I don’t know about you, but that doesn’t really tell me anything. He never answered the question one way or another. And here’s the response from around the Web…
– Mike Tomlin won’t commit to Ben Roethlisberger getting his job back [PFT]
– Mike Tomlin declines to say if Ben Roethlisberger will be Steelers starting quarterback after suspension [USA Today]
– Mike Tomlin won’t guarantee Ben Roethlisberger’s starting job [ESPN]
Ed Bouchette over at the Post-Gazette sounded off on Wednesday, and made the point that everyone around here already knows: No matter what happens in these first four games, Ben Roethlisberger will be the starter against the Cleveland Browns.
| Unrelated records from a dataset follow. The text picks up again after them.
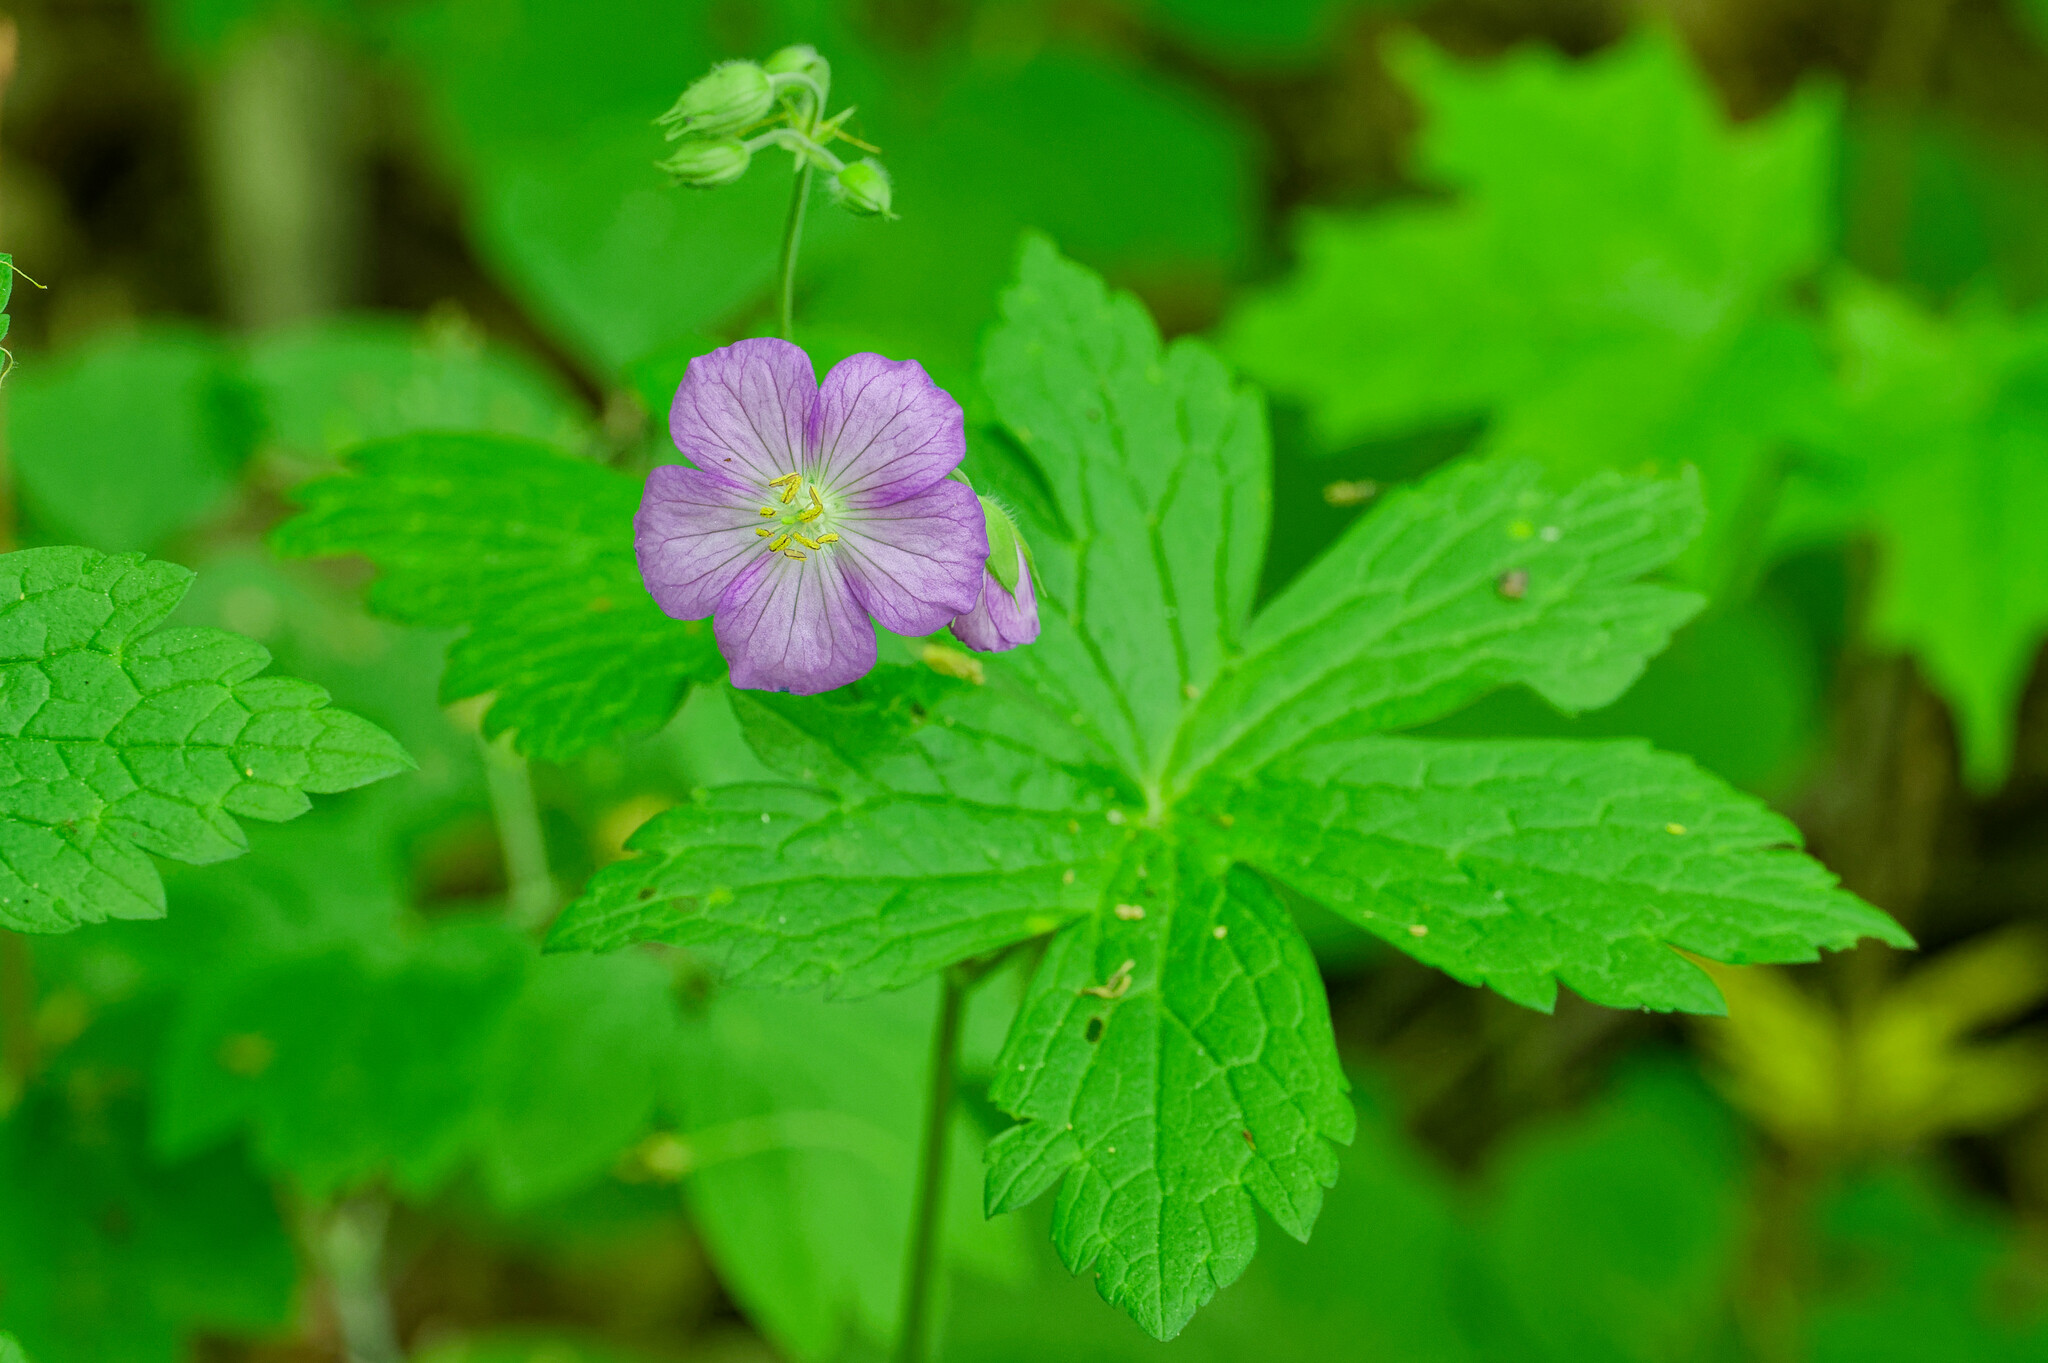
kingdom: Plantae
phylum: Tracheophyta
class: Magnoliopsida
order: Geraniales
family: Geraniaceae
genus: Geranium
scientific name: Geranium maculatum
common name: Spotted geranium
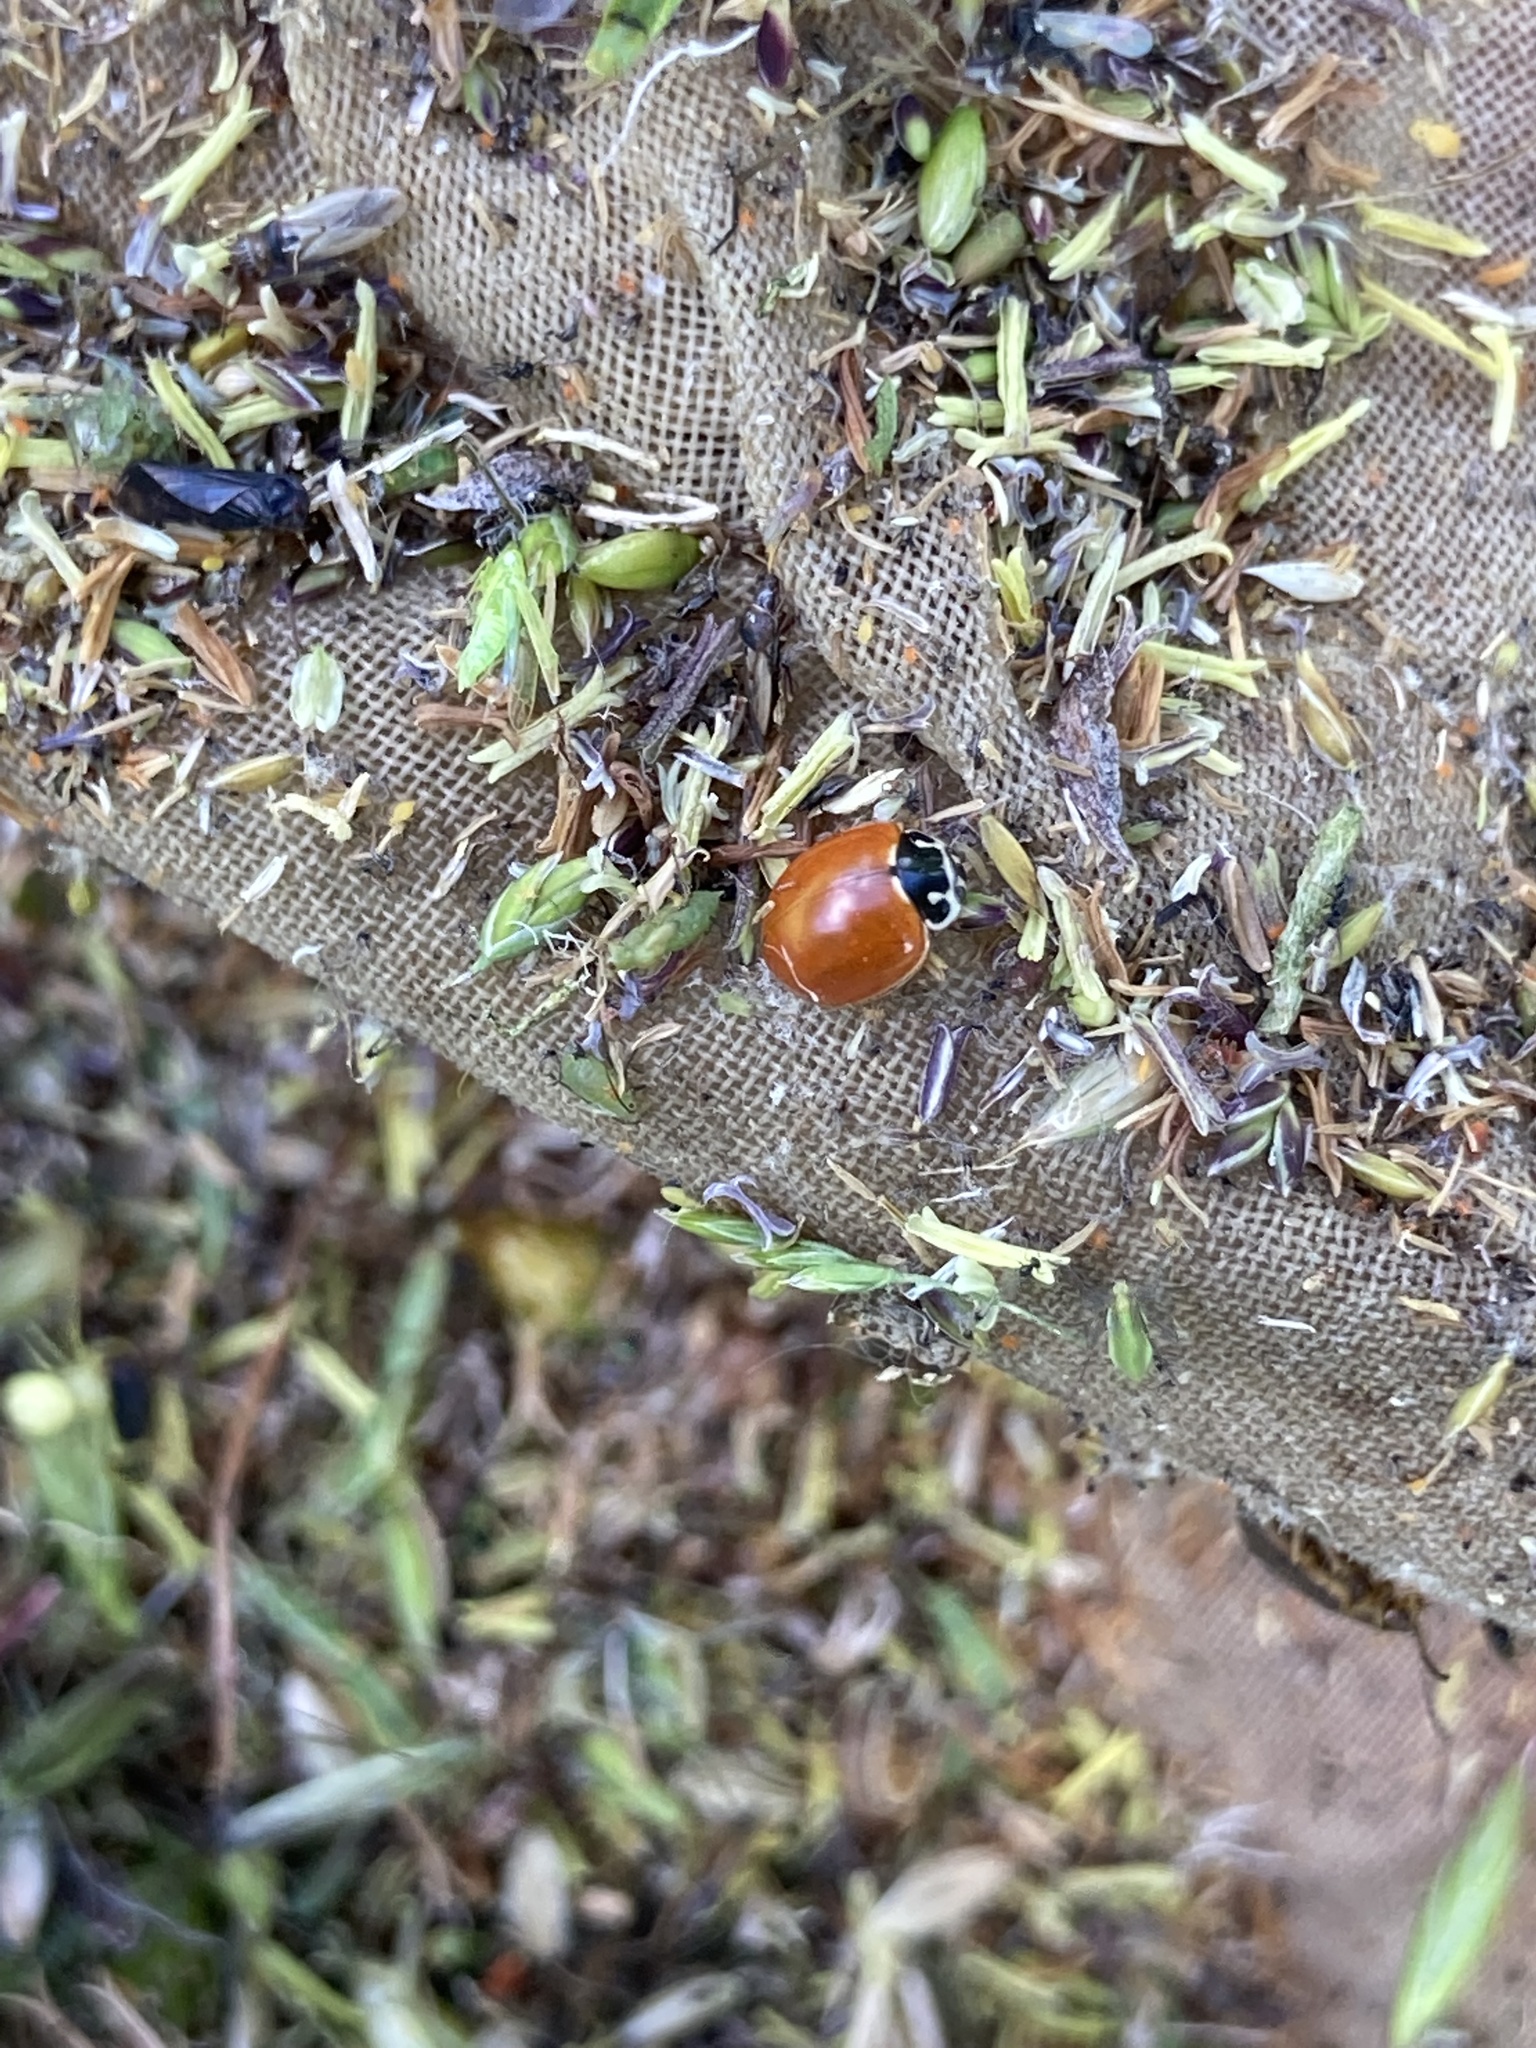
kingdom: Animalia
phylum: Arthropoda
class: Insecta
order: Coleoptera
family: Coccinellidae
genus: Cycloneda
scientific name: Cycloneda munda
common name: Polished lady beetle
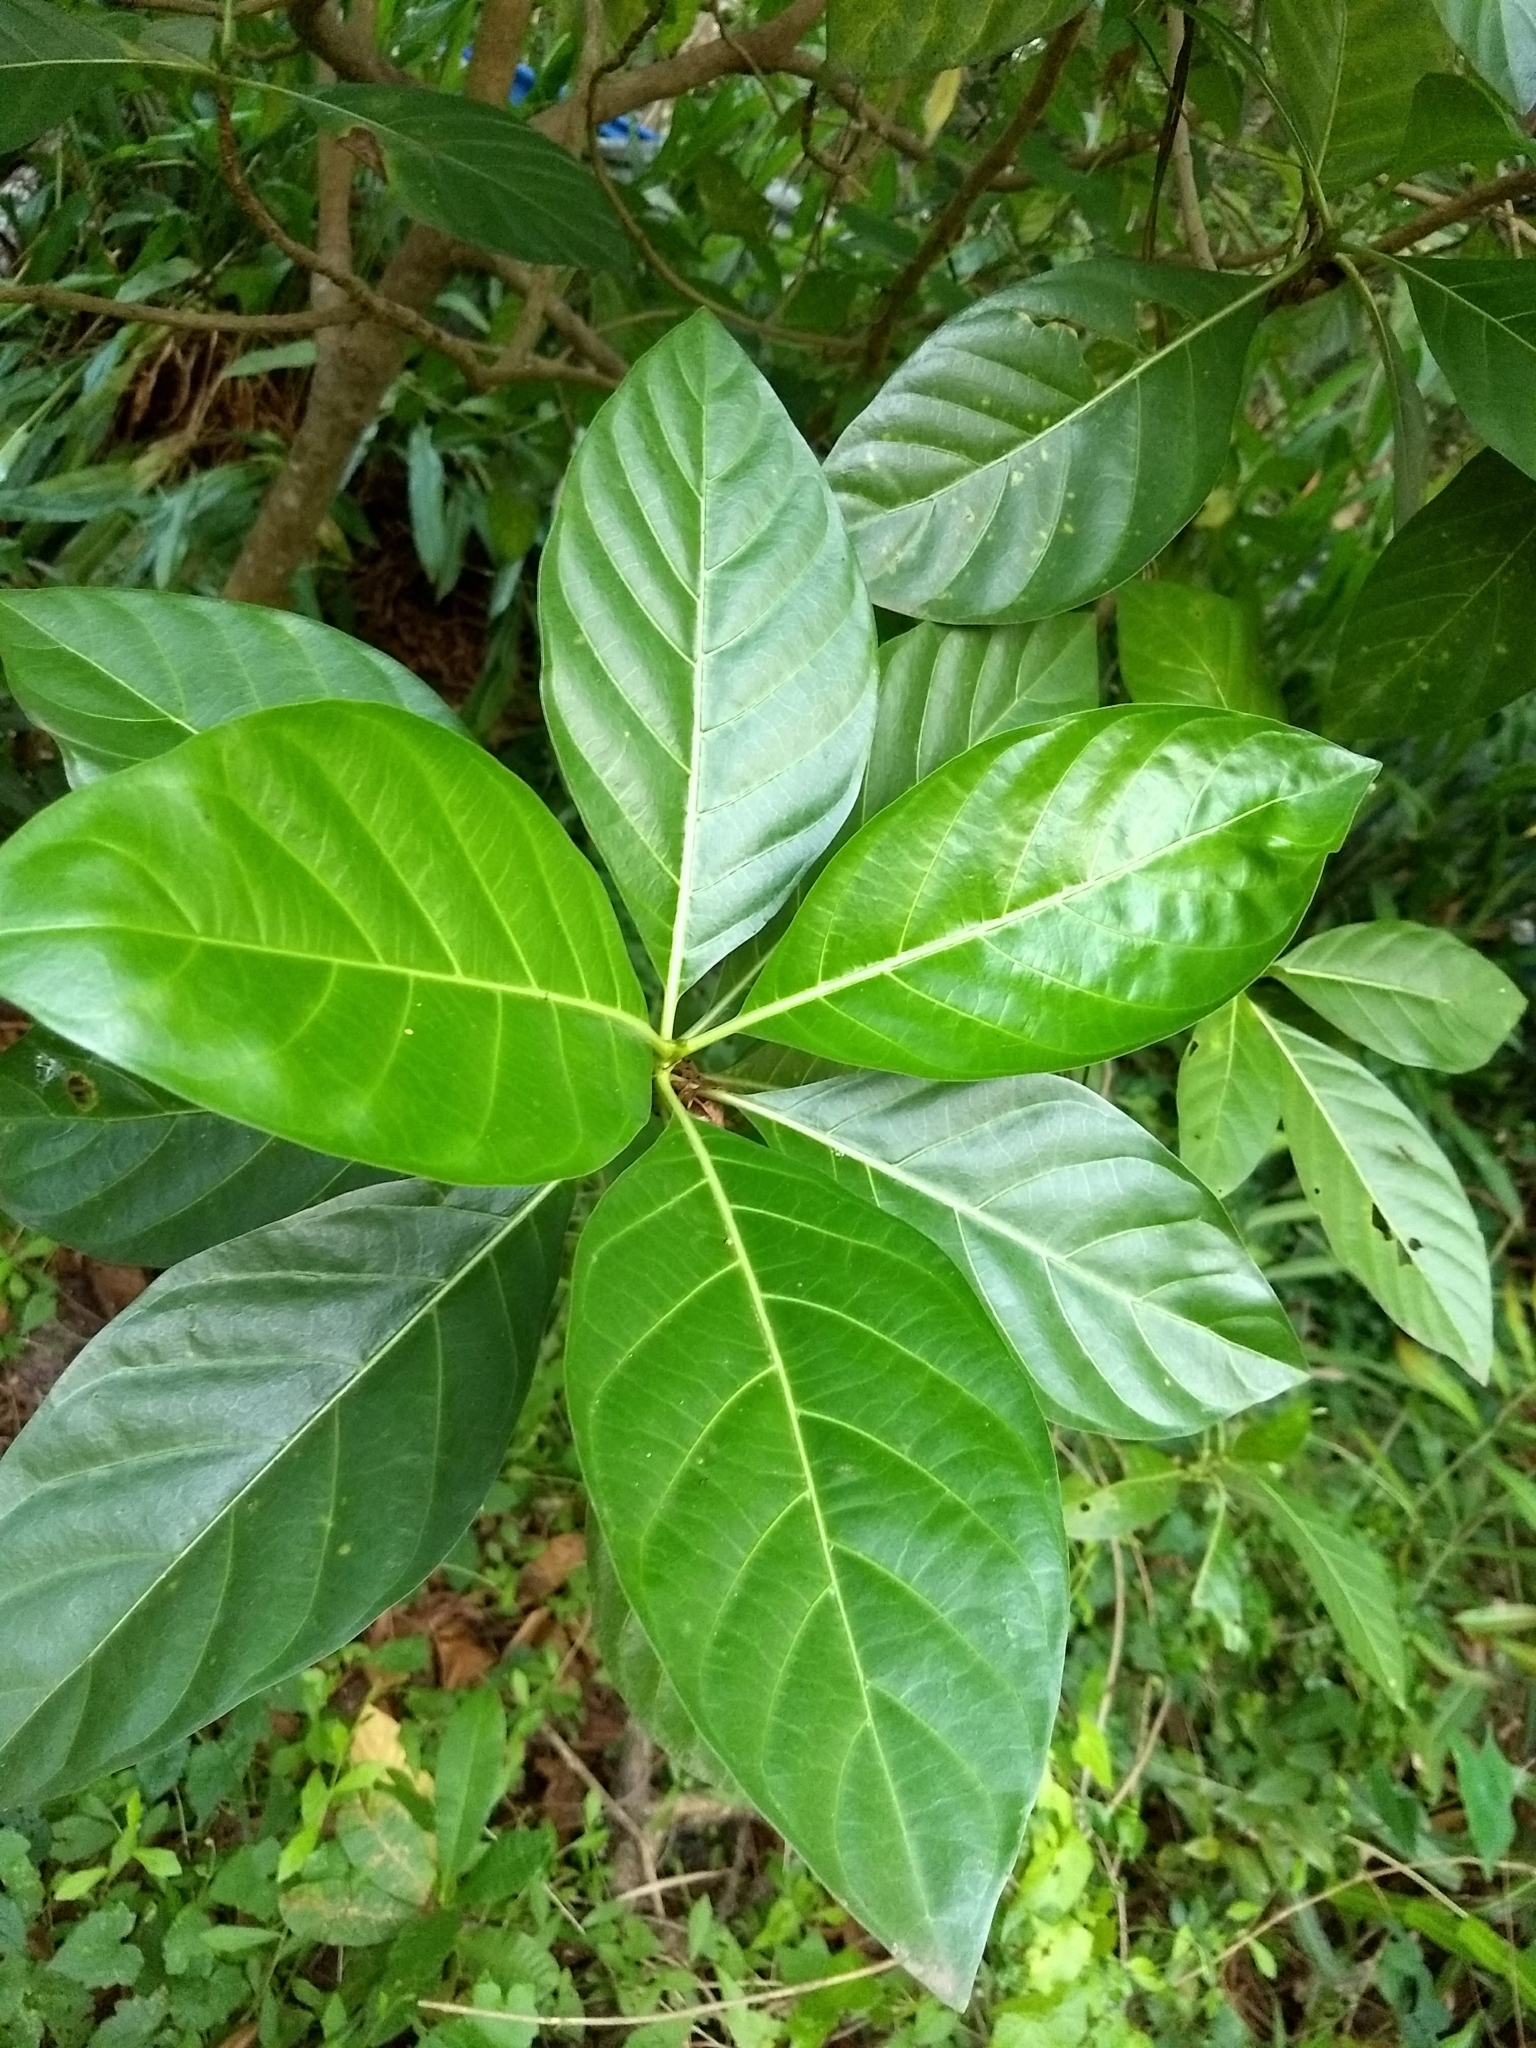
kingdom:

Anyone who saw how Tomlin played Roethlisberger in the preseason and how he used him in practices this summer would know that he went out of his way not only to get Roethlisberger ready to play for his return, but to send a statement loud and clear that Roethlisberger had his full support as the Steelers franchise quarterback.
Tomlin refused to give a radio interviewer the answer he was looking for, that Tomlin would definitely start Roethlisberger when he returned. Then, at his press conference Tuesday, Tomlin was asked if Dixon would keep the job if he plays well. I understood the question to mean would he keep it during Roethlisberger’s four-game suspension, and I believe everyone else at the press conference understood it to mean that as well. But some others not at the press conference apparently took it to mean would he keep it even when Roethlisberger returned.
And that’s the way it’s going to be. It’s been a while since the Steelers quarterback had to be a topic of debate, and the whole thing this preseason just reeks of manufactured controversy, from the bizarre infatuation with Charlie Batch, to the idea that Roethlisberger wouldn’t be guaranteed to be the starter in game No. 5.